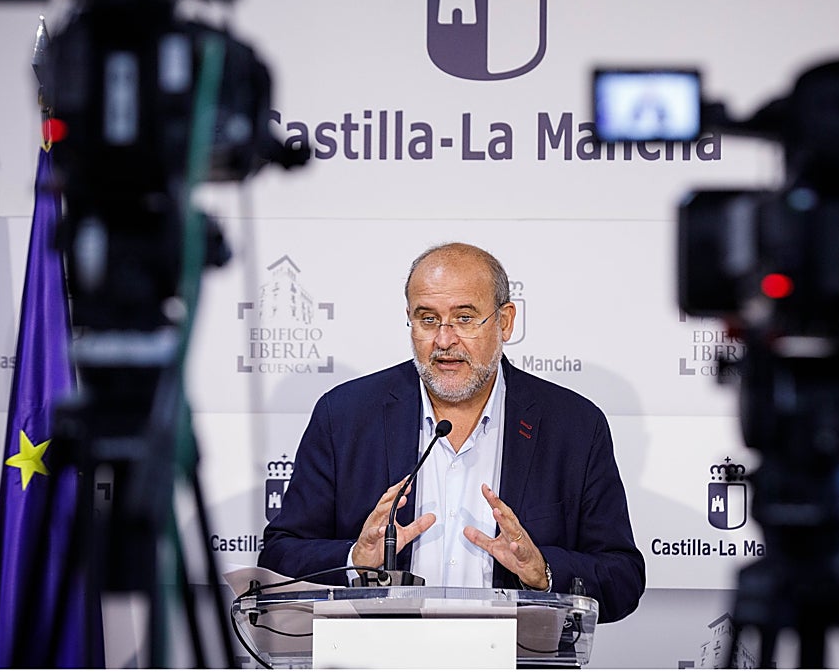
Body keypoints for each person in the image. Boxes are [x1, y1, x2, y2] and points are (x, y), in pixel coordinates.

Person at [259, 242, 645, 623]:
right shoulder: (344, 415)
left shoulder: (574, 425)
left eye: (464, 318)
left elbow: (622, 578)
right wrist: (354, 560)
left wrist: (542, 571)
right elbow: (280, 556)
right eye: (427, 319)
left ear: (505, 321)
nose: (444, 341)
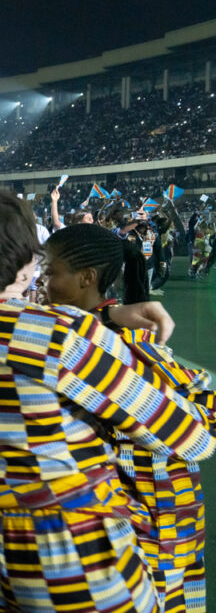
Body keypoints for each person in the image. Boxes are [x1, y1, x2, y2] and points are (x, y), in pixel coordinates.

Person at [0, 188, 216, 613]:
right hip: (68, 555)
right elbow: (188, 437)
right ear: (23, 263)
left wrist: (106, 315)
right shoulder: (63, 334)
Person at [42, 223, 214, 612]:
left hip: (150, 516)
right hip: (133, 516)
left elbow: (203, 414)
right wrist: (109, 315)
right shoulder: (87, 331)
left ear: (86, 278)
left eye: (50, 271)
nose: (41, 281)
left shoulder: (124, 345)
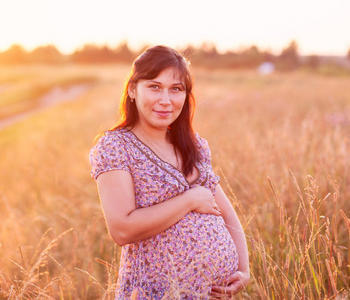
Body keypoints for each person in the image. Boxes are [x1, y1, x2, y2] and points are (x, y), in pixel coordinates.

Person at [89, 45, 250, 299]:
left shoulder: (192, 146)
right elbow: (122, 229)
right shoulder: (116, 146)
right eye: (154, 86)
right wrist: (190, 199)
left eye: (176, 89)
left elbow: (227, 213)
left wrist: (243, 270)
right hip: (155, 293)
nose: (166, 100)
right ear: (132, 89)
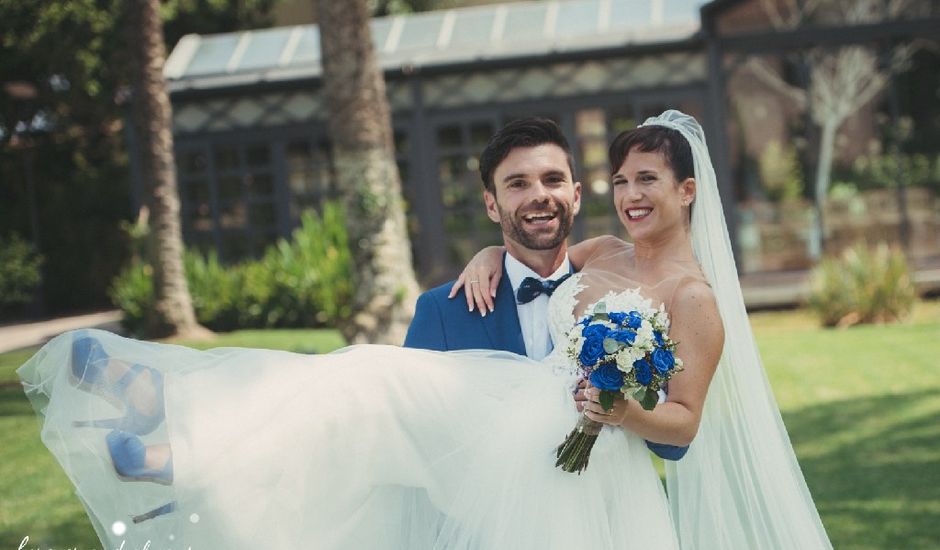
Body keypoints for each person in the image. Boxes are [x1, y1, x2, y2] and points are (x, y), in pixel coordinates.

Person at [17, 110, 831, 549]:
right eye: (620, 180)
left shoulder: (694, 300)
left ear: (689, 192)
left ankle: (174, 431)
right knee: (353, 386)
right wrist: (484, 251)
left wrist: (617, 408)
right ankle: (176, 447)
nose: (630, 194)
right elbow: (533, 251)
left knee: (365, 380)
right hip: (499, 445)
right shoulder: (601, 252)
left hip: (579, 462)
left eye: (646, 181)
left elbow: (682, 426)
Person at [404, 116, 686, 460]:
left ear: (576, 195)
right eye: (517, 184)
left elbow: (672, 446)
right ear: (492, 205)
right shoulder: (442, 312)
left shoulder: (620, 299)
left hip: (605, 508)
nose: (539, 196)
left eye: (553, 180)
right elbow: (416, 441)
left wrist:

DIRECTIONS FOR THIS TASK:
Only the lines starting at the one with "left eye: (176, 89)" and ending at the one with "left shoulder: (620, 299)" should be printed, each exactly as it appears in the material above; the pictures are to be omitted.

SOLUTION TO THE EXERCISE:
left eye: (176, 89)
left elbow: (227, 213)
left wrist: (243, 270)
right hip: (155, 293)
nose: (166, 100)
right ear: (132, 89)
Body keypoints for each person in the image. Boxes are [x1, y1, x2, y2] and points are (x, y), in pixel coordinates.

Person at [17, 110, 831, 549]:
right eye: (620, 180)
left shoulder: (694, 300)
left ear: (689, 192)
left ankle: (174, 431)
right knee: (353, 386)
right wrist: (484, 251)
left wrist: (617, 408)
right ankle: (176, 447)
nose: (630, 194)
right elbow: (533, 251)
left knee: (365, 380)
right hip: (499, 445)
right shoulder: (601, 252)
left hip: (579, 462)
left eye: (646, 181)
left elbow: (682, 426)
Person at [404, 116, 686, 460]:
left ear: (576, 195)
right eye: (517, 184)
left elbow: (672, 446)
right ear: (492, 205)
right shoulder: (442, 312)
left shoulder: (620, 299)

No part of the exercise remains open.